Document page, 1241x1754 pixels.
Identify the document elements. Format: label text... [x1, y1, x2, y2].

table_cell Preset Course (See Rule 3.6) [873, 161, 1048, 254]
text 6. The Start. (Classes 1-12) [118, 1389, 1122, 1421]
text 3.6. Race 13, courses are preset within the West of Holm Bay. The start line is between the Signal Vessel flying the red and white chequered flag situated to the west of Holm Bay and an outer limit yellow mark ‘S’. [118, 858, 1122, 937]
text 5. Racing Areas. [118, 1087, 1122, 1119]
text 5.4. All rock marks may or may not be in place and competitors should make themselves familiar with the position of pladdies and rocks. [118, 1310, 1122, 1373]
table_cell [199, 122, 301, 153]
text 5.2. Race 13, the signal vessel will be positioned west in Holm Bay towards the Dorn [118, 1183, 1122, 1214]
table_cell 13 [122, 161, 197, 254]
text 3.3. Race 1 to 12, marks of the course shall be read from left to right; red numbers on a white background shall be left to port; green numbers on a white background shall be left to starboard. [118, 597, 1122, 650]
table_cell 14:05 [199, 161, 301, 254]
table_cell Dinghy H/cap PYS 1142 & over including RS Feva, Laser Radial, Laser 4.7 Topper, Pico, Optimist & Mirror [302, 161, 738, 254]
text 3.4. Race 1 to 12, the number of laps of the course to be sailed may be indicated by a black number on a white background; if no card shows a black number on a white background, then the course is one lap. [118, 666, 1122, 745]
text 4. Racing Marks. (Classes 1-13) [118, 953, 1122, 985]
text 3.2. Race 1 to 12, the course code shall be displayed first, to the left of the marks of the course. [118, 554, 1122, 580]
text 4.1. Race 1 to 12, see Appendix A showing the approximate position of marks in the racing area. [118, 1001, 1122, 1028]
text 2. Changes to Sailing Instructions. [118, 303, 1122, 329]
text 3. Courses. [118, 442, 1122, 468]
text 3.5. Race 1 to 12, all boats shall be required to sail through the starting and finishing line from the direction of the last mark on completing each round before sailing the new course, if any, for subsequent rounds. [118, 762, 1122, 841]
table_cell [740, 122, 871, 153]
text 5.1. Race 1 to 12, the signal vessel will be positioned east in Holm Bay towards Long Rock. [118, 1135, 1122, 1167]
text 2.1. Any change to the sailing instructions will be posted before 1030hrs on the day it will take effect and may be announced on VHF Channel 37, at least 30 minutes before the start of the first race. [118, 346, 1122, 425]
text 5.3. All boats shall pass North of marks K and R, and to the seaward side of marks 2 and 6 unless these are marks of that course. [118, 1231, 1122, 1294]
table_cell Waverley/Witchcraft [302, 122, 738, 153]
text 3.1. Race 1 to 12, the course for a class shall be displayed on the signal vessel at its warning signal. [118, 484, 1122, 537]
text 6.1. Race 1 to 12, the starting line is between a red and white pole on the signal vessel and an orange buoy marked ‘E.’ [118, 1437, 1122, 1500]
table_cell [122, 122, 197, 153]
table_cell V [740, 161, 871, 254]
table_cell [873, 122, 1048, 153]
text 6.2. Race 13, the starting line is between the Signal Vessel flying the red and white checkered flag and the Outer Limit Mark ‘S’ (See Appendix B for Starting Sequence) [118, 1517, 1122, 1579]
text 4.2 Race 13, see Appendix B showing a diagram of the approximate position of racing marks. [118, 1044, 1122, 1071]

* * * *

- _Given exercise_: Switch "pixels" to "px" in the items starting at the first line and ending at the line containing "Identify the document", both included, and return only those lines with everything else unchanged.

- _Solution for this exercise_:
Document page, 1241x1754 px.
Identify the document elements. Format: label text... [x1, y1, x2, y2].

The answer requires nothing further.